THE DATA
::::::::
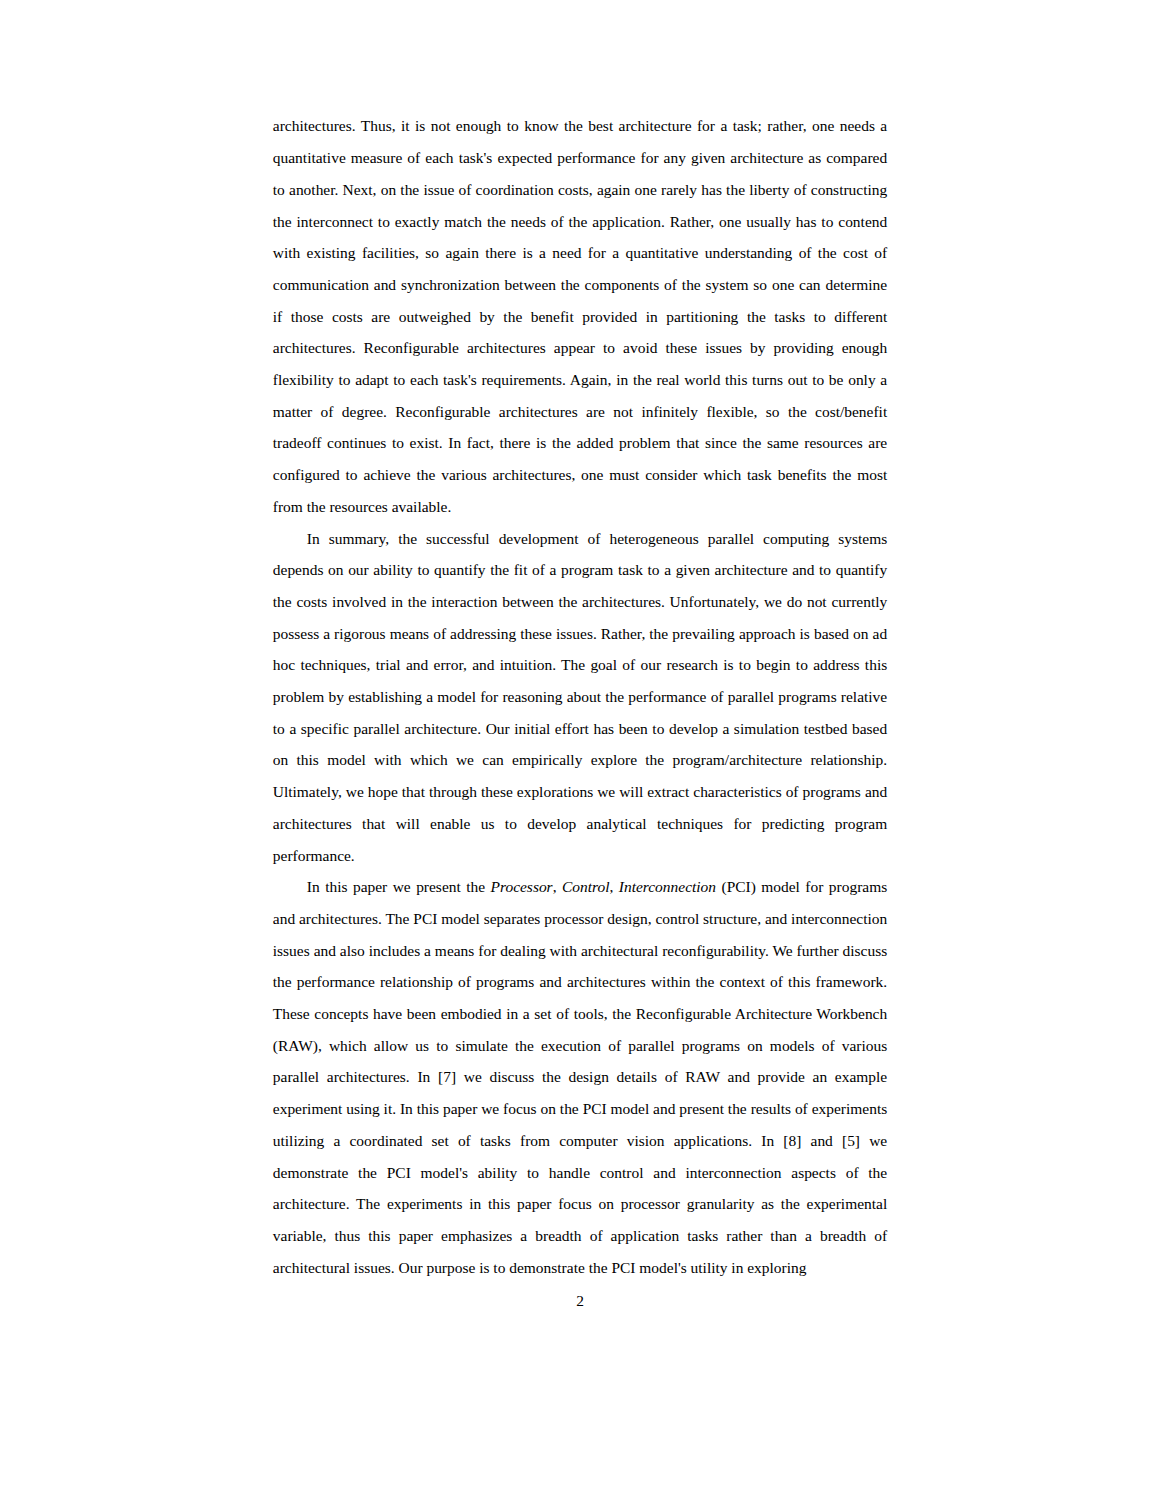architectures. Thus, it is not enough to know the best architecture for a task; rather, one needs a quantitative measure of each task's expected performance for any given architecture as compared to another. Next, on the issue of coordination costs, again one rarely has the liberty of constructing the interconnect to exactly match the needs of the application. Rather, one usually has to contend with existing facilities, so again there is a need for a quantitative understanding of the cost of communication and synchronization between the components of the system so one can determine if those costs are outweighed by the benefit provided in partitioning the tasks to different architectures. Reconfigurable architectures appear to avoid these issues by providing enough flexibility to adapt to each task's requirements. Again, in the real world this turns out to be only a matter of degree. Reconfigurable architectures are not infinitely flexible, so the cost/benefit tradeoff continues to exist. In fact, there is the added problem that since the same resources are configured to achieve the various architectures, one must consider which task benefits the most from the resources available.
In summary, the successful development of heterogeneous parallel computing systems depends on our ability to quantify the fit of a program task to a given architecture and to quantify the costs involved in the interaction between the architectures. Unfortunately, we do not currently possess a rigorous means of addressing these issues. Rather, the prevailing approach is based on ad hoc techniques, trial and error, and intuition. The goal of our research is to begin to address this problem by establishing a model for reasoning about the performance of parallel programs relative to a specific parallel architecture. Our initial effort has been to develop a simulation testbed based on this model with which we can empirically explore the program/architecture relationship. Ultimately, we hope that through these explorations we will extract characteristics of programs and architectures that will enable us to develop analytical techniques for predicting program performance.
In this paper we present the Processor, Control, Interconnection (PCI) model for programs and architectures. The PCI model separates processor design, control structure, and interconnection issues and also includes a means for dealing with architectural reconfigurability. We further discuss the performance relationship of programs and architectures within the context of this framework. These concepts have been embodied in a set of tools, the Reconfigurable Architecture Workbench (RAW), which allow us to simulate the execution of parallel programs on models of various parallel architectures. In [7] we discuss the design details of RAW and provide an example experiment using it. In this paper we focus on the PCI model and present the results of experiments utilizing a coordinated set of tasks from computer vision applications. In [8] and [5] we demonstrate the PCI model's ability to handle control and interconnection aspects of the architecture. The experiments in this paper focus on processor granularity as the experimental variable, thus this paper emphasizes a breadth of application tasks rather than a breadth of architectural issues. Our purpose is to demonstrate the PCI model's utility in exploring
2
::::::::
EXERCISE DESCRIPTION
Leave out the pictures and copy the rest of the material above exactly.

ANSWER BOX
architectures. Thus, it is not enough to know the best architecture for a task; rather, one needs a quantitative measure of each task's expected performance for any given architecture as compared to another. Next, on the issue of coordination costs, again one rarely has the liberty of constructing the interconnect to exactly match the needs of the application. Rather, one usually has to contend with existing facilities, so again there is a need for a quantitative understanding of the cost of communication and synchronization between the components of the system so one can determine if those costs are outweighed by the benefit provided in partitioning the tasks to different architectures. Reconfigurable architectures appear to avoid these issues by providing enough flexibility to adapt to each task's requirements. Again, in the real world this turns out to be only a matter of degree. Reconfigurable architectures are not infinitely flexible, so the cost/benefit tradeoff continues to exist. In fact, there is the added problem that since the same resources are configured to achieve the various architectures, one must consider which task benefits the most from the resources available.
In summary, the successful development of heterogeneous parallel computing systems depends on our ability to quantify the fit of a program task to a given architecture and to quantify the costs involved in the interaction between the architectures. Unfortunately, we do not currently possess a rigorous means of addressing these issues. Rather, the prevailing approach is based on ad hoc techniques, trial and error, and intuition. The goal of our research is to begin to address this problem by establishing a model for reasoning about the performance of parallel programs relative to a specific parallel architecture. Our initial effort has been to develop a simulation testbed based on this model with which we can empirically explore the program/architecture relationship. Ultimately, we hope that through these explorations we will extract characteristics of programs and architectures that will enable us to develop analytical techniques for predicting program performance.
In this paper we present the Processor, Control, Interconnection (PCI) model for programs and architectures. The PCI model separates processor design, control structure, and interconnection issues and also includes a means for dealing with architectural reconfigurability. We further discuss the performance relationship of programs and architectures within the context of this framework. These concepts have been embodied in a set of tools, the Reconfigurable Architecture Workbench (RAW), which allow us to simulate the execution of parallel programs on models of various parallel architectures. In [7] we discuss the design details of RAW and provide an example experiment using it. In this paper we focus on the PCI model and present the results of experiments utilizing a coordinated set of tasks from computer vision applications. In [8] and [5] we demonstrate the PCI model's ability to handle control and interconnection aspects of the architecture. The experiments in this paper focus on processor granularity as the experimental variable, thus this paper emphasizes a breadth of application tasks rather than a breadth of architectural issues. Our purpose is to demonstrate the PCI model's utility in exploring
2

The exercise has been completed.